Clarksdale, MS, county seat of Coahoma County, lies in the heart of the famous Delta in northwestern Mississippi. Long recognized as one of America's most fertile cotton-producing areas, it is also celebrated as the home of the blues. It is, however, also one of America's poorest regions—in fact, in 1998, when President Bill Clinton chose the five poorest areas in the country to visit, Clarksdale and Coahoma County was on his itinerary. In Coahoma County MS, as of 2009, 75% of the population is African-American and half of the children under 18 live in poverty (as opposed to 31% throughout Mississippi, the acknowledged poorest state in the United States). As further indications of the widespread poverty in the Delta, $28,300 is the median income for Coahoma County, the unemployment rate has grown to 11.6% (which doesn't, of course, include those who have long since given up seeking jobs), 36% of the adults at least twenty-five years old have less than a high school education, and over 30% fall below the official poverty line. Sub-standard housing is also a significant local problem, and it is in this latter area that Habitat for Humanity, with its compelling combination of prospective and current homeowners, local benefactors, and outside volunteers, has been hard at work in the Delta for over 25 years, with local affiliates winning Habitat's national Jimmy Carter Award for per capita productivity for four straight years, until they retired the award.

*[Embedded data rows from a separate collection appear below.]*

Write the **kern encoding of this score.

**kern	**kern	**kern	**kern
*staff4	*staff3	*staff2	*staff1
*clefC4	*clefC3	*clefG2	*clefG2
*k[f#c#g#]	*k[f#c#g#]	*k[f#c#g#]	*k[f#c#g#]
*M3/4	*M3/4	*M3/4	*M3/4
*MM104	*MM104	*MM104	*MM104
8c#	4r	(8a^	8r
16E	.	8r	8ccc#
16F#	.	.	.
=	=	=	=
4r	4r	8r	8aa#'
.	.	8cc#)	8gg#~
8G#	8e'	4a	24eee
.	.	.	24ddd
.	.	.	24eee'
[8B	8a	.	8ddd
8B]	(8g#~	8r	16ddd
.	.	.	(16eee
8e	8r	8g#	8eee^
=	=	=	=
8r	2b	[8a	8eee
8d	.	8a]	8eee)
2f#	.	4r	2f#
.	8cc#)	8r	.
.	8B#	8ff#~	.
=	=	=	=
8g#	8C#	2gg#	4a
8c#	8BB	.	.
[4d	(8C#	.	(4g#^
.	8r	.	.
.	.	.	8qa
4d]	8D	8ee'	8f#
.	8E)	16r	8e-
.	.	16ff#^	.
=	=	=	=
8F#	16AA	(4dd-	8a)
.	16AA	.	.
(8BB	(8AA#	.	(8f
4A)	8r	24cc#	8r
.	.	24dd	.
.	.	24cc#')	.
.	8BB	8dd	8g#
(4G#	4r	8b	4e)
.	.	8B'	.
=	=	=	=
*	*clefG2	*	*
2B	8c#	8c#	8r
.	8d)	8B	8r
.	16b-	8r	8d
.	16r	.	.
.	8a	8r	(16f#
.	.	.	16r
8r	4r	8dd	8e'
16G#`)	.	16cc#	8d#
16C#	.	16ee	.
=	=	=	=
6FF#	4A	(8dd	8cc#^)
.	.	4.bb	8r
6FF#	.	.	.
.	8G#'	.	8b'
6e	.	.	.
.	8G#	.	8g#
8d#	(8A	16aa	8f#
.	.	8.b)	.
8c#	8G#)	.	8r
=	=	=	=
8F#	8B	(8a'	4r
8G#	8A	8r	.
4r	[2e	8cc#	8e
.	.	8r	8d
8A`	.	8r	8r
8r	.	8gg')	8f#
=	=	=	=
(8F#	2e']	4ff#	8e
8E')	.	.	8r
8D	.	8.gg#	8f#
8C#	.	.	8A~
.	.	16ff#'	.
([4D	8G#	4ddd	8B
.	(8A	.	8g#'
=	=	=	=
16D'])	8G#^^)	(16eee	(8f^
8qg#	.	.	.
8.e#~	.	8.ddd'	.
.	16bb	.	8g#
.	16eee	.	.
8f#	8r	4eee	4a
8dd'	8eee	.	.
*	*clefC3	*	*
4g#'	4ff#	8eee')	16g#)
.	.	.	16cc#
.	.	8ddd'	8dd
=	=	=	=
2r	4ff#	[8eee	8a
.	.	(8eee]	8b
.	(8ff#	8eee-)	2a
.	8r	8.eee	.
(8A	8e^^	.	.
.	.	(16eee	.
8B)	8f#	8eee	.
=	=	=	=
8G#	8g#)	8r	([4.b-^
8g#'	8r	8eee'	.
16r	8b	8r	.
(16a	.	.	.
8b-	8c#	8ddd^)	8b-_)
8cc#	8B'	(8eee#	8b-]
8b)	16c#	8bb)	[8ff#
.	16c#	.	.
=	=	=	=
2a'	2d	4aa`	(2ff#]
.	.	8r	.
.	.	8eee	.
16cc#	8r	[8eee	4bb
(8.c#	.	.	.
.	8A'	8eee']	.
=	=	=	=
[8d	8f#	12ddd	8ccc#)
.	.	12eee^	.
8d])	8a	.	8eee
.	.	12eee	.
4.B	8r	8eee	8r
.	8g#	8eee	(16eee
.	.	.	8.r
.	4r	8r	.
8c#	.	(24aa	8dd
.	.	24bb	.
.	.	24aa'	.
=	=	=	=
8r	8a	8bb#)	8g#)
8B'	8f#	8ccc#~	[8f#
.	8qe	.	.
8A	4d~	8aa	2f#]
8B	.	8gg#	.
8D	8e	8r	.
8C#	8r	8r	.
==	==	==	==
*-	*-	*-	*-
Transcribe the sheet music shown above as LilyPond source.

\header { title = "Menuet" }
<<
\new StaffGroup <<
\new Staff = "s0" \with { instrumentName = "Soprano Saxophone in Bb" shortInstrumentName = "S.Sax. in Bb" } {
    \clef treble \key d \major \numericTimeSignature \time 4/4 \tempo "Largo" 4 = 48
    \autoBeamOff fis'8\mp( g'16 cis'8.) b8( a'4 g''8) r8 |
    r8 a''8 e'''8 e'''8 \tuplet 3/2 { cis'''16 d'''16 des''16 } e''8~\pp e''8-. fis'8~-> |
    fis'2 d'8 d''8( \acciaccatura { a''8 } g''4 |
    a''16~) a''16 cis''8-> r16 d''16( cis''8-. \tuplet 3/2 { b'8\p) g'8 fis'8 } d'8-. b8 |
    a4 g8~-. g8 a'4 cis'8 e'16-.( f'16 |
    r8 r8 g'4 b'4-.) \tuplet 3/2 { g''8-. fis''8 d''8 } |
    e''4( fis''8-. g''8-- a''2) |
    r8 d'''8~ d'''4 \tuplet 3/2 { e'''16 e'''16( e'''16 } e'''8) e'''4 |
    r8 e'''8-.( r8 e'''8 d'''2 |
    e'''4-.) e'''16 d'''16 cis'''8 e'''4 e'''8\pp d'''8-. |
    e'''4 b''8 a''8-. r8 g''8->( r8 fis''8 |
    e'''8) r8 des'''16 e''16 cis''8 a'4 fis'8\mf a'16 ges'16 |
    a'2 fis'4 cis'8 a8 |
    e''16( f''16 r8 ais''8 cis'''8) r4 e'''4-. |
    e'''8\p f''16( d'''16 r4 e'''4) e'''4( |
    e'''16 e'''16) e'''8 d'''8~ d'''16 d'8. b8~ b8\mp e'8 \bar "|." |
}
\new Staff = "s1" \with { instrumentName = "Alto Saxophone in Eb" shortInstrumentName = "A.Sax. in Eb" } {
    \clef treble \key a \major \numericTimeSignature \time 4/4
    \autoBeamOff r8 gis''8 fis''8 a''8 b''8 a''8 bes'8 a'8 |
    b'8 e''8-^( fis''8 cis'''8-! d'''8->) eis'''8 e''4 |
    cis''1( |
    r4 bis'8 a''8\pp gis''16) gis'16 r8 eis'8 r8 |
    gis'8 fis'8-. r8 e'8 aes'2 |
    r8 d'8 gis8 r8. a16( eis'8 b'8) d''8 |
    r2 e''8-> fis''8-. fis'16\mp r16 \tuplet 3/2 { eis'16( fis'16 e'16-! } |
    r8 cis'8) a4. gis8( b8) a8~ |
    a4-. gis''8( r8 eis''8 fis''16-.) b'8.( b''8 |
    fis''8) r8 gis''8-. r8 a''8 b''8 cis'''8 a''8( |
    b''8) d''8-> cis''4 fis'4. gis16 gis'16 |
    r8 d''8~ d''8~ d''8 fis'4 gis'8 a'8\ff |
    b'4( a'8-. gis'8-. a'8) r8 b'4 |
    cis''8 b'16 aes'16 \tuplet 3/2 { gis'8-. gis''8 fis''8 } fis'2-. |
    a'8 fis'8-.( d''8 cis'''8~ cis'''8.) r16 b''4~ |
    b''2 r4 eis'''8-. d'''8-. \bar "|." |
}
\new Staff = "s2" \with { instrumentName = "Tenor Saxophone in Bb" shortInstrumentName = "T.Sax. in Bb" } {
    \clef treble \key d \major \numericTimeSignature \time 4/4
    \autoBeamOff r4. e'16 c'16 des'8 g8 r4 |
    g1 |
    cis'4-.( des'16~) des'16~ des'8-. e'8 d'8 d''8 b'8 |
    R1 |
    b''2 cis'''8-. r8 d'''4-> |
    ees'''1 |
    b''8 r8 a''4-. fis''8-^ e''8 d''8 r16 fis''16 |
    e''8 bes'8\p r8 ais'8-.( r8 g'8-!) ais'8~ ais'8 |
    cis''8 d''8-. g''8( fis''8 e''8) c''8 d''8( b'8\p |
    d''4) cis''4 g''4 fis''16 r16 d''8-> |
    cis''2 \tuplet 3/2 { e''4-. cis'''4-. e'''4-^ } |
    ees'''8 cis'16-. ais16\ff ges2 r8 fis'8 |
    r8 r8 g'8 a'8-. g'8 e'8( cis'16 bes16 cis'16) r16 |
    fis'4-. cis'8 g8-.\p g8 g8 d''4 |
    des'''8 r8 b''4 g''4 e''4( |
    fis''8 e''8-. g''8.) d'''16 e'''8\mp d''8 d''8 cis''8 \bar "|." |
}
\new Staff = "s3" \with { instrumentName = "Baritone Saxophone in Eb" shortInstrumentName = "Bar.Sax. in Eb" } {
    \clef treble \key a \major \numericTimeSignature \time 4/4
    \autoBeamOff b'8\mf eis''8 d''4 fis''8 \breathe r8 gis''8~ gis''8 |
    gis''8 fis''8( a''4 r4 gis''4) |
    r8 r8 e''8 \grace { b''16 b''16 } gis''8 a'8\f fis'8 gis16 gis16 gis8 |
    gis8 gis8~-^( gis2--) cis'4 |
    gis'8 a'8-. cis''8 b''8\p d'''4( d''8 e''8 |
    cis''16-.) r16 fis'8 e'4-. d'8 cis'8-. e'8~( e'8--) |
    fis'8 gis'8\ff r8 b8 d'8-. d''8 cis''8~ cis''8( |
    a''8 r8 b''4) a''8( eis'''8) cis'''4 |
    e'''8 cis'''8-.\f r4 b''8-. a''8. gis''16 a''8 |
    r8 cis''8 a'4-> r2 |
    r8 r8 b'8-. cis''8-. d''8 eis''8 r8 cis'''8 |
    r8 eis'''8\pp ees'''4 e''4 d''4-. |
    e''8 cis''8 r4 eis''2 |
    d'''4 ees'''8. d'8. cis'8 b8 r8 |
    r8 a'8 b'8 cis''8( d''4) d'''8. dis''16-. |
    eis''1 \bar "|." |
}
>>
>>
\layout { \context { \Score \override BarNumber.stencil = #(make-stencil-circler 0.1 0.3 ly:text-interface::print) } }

That an area so flush with economic possibilities (agricultural and otherwise) should also be one of the poorest and most socially unjust sections of the country requires some explanation. 135 years prior to President Clinton's visit to the Delta, Abraham Lincoln freed America’s slaves, and millions of southern African-Americans began the long process of change that promised for the first time real access to opportunity—in other words the American Dream. But a smooth transition to freedom simply was not to be—that post-Civil War promise was at first resented by some southern whites, especially those who dreamed of re-establishing their vision of antebellum wealth built again, as it had been before, on the exploitable, controllable labor of the slaves. In the early years of what came to be known as Reconstruction, blacks made significant strides to appropriate the political, economic, and social opportunities apparently inherent in notions of their newly gained freedom. Increasingly, however, whites resisted—within ten years, they had turned to ever more violent attempts to discourage black political participation and economic initiatives and succeeded in returning Mississippi to white supremacy. Once again, one of the areas of such strife during this ugly process was Coahoma County.

The Delta, however, is more than mere geographic territory; as many inhabitants, visitors, and writers have noted, the Delta is a way of life. Characterized by a laid-back lifestyle mirroring the rhythms of nature in this lush and sometimes stupefyingly hot, almost jungle-like area, the Delta is also the home of the blues, giving rise to such giants as Robert Johnson, Son House, Muddy Waters, Howlin' Wolf, John Lee Hooker, and Ike and Tina Turner, and serving as a powerful coping mechanism to deal with the ongoing injustices of sharecropping and white supremacy. Besides the enervating effects of the poverty endemic to the area, the Delta continues to be a remarkably vibrant center of culture and community, and Habitat for Humanity has benefited greatly from that reality.